A mulher que estava a ser julgada no Tribunal de Santarém por ter agredido com violência e sujeitado a maus tratos graves o próprio filho, na altura com 14 meses de idade, foi condenada a seis anos e oito meses de prisão efetiva.
A arguida, de 33 anos e residente no concelho de Rio Maior, estava inicialmente acusada de maus tratos, mas acabou condenada por um crime de violência doméstica, depois de uma alteração da qualificação jurídica promovida pelo coletivo de juízes, já durante o julgamento.
Recorde-se que o bebé, em outubro de 2010, deu entrada no serviço de urgência do Hospital de Santarém já em coma, e salvou-se da morte quase por milagre, graças a uma craniectomia realizada na UCI pediátrica do Hospital de Santa Maria, em Lisboa.
O coletivo de juízes deu como provado que, além das marcas de dentadas e equimoses que a vítima apresentava um pouco por todo o corpo, o coma foi provocado pelo chamado “síndrome do bebé sacudido”.
A versão que a arguida contou durante as audiências, de que o menor ter-se-ia magoado ao cair acidentalmente de uma cama, foi considerada “completamente inverosímil, incoerente e parcial”.
Num acórdão verdadeiramente arrasador para a mãe, o coletivo de juízes classificou como “repugnante” o modo de execução dos factos, e considerou que a mulher praticou “condutas criminosas de elevadíssima gravidade” que colocaram em risco a vida de um ser indefeso.
A arguida foi também condenada à inibição do exercício paternal durante o período da pena de prisão.
A defesa anunciou que vai recorrer do acórdão.

## Dados para análise

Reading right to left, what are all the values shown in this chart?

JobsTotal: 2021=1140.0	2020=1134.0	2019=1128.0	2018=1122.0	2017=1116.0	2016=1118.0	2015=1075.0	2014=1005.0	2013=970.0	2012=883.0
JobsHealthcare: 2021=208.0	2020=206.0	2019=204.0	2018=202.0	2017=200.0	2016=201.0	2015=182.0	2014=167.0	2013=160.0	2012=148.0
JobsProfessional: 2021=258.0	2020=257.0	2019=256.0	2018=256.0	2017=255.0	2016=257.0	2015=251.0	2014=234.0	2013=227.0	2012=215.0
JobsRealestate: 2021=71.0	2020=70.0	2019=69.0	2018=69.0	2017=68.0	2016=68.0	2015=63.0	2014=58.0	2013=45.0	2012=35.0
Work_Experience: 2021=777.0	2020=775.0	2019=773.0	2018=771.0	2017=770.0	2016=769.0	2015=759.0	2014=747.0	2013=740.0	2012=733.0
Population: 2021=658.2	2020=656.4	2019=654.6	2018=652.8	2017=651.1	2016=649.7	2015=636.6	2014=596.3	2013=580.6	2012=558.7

## Pedido de trabalho
Traduza para inglês esta frase do texto de origem: "A arguida foi também condenada à inibição do exercício paternal durante o período da pena de prisão." Os itens não são precisos para esta tarefa.

## Resposta ao exercício
The defendant was also sentenced to a ban on exercising parental authority for the duration of the prison sentence.